When I reached my late thirties, a friend explained to me that we were becoming invisible. She said that teenagers, young adults, and men younger than sixty didn’t see us anymore. We were no threat and held no potential as a sexual being. Therefore, they looked right through us. We could be classified henceforth as middle-age mom.

Wednesday, May 6, 2015

On the Safe Side of Fate

Every mother harbors nightmares about losing her child. It’s what makes us nag and remind and question and stay up in wait for the headlights in the driveway. We only want to keep them safe. We wrongly imagine it is within our power. This past weekend that nightmare was a reality for a mom in my town. I don’t know her, but she has weighed on my heart ever since the moment I heard that a five-year-old had been struck and killed by a delivery van.

It was an accident. The van wasn’t driving too fast. The driver wasn’t doing anything irresponsible. The little boy was probably being a typical little boy – impulsive, energetic, easily distracted. I imagine he was happy to be out with his mom on such a day as Saturday. It was a gorgeous, blue sky, gentle breezes picture perfect day. Not the kind of day to be pierced by something so tragic.
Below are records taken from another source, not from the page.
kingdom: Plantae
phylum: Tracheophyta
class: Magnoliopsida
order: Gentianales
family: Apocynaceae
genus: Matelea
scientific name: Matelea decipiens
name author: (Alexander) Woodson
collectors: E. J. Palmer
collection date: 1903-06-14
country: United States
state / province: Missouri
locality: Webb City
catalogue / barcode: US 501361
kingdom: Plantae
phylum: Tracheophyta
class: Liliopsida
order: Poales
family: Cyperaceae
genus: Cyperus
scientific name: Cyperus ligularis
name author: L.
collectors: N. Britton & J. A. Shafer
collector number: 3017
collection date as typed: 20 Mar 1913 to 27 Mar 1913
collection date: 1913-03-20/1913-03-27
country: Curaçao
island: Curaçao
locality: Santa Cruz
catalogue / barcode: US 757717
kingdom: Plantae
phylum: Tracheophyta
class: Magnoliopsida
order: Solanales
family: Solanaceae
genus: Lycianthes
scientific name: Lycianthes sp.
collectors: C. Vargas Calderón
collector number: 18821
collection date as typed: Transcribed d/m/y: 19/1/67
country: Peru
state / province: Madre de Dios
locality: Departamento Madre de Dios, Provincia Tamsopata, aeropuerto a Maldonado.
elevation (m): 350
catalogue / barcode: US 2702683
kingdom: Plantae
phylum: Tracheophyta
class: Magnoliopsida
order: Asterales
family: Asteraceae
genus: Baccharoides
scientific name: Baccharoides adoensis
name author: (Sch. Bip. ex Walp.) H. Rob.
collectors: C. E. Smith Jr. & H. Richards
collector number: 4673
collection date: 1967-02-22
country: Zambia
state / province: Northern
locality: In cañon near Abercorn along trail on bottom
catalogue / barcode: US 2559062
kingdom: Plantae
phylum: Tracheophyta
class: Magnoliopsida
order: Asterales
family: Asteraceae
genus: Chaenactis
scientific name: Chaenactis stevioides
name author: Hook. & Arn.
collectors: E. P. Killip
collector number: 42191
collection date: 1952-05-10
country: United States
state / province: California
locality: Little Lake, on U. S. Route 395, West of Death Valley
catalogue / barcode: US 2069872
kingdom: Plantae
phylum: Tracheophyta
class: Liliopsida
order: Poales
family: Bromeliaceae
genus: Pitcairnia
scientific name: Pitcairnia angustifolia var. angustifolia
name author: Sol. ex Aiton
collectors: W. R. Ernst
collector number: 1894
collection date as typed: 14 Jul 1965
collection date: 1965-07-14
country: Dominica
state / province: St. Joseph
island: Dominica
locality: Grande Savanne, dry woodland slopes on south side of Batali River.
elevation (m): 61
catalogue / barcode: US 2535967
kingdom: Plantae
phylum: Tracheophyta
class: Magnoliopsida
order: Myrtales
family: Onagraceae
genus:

I heard the sirens. I was puttering in my gardens. I have a friend who once worked as a surgeon in an emergency room. Days like this were busy days for her – people are out and active she told me– motorcycle riders without helmets, kids falling out of tree forts, accidents at picnics and concerts and fairs and sporting events. I worried when I heard the sirens and did what I always do – mentally sorted through my own children’s whereabouts.